REQUIRED ACTION.
The expected result is a word-for-word copy of the entries, minus any pictures.

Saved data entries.
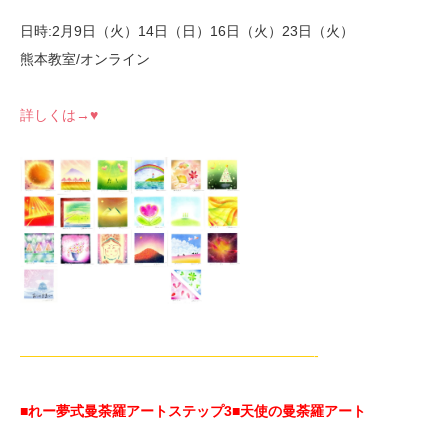
日時:2月9日（火）14日（日）16日（火）23日（火）
熊本教室/オンライン
詳しくは→♥
—————————————————————-
■れー夢式曼荼羅アートステップ3
■天使の曼荼羅アート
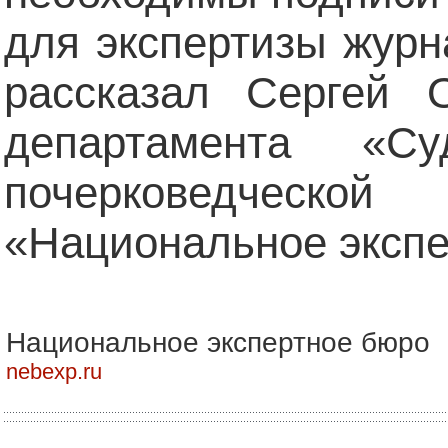
для экспертизы жур
рассказал Сергей О
департамента «Су
почерковедческо
«Национальное эксп
Национальное экспертное бюро
nebexp.ru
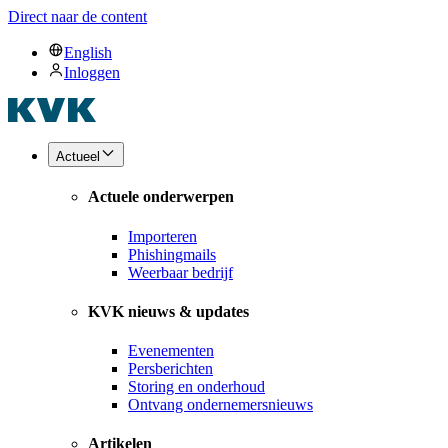
Direct naar de content
English
Inloggen
Actueel
Actuele onderwerpen
Importeren
Phishingmails
Weerbaar bedrijf
KVK nieuws & updates
Evenementen
Persberichten
Storing en onderhoud
Ontvang ondernemersnieuws
Artikelen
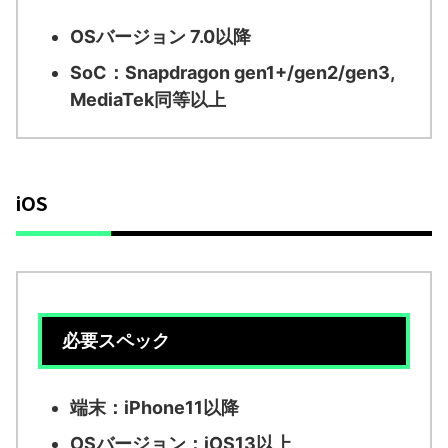
OSバージョン 7.0以降
SoC：Snapdragon gen1+/gen2/gen3,
MediaTek同等以上
iOS
必要スペック
端末：iPhone11以降
OSバージョン：iOS13以上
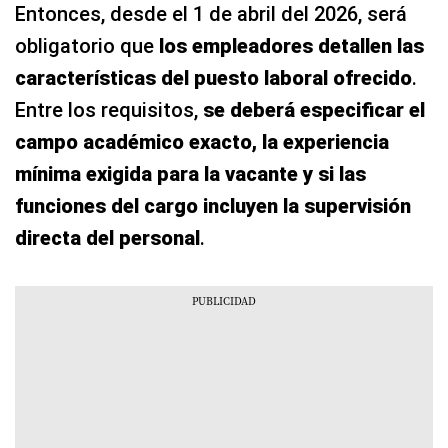
Entonces, desde el 1 de abril del 2026, será
obligatorio que
los empleadores detallen las
características del puesto laboral ofrecido
.
Entre los requisitos,
se deberá especificar el
campo académico exacto, la experiencia
mínima exigida para la vacante y si las
funciones del cargo incluyen la supervisión
directa del personal
.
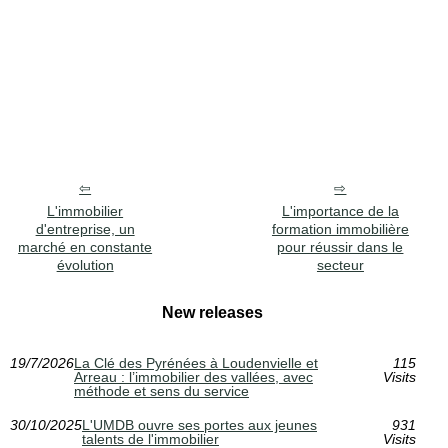
L'immobilier
L'importance de la
d'entreprise, un
formation immobilière
marché en constante
pour réussir dans le
évolution
secteur
New releases
19/7/2026
La Clé des Pyrénées à Loudenvielle et
115
Arreau : l’immobilier des vallées, avec
Visits
méthode et sens du service
30/10/2025
L'UMDB ouvre ses portes aux jeunes
931
talents de l'immobilier
Visits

EXERCISE OUTPUT.
日時:2月9日（火）14日（日）16日（火）23日（火）
熊本教室/オンライン
詳しくは→♥
—————————————————————-
■れー夢式曼荼羅アートステップ3
■天使の曼荼羅アート
для экспертизы жур
рассказал Сергей О
департамента «Су
почерковедческо
«Национальное эксп
Национальное экспертное бюро
nebexp.ru
Direct naar de content
English
Inloggen
Actueel
Actuele onderwerpen
Importeren
Phishingmails
Weerbaar bedrijf
KVK nieuws & updates
Evenementen
Persberichten
Storing en onderhoud
Ontvang ondernemersnieuws
Artikelen
OSバージョン 7.0以降
SoC：Snapdragon gen1+/gen2/gen3,
MediaTek同等以上
iOS
必要スペック
端末：iPhone11以降
OSバージョン：iOS13以上
Entonces, desde el 1 de abril del 2026, será
obligatorio que
los empleadores detallen las
características del puesto laboral ofrecido
.
Entre los requisitos,
se deberá especificar el
campo académico exacto, la experiencia
mínima exigida para la vacante y si las
funciones del cargo incluyen la supervisión
directa del personal
.
L'immobilier
L'importance de la
d'entreprise, un
formation immobilière
marché en constante
pour réussir dans le
évolution
secteur
New releases
19/7/2026
La Clé des Pyrénées à Loudenvielle et
115
Arreau : l’immobilier des vallées, avec
Visits
méthode et sens du service
30/10/2025
L'UMDB ouvre ses portes aux jeunes
931
talents de l'immobilier
Visits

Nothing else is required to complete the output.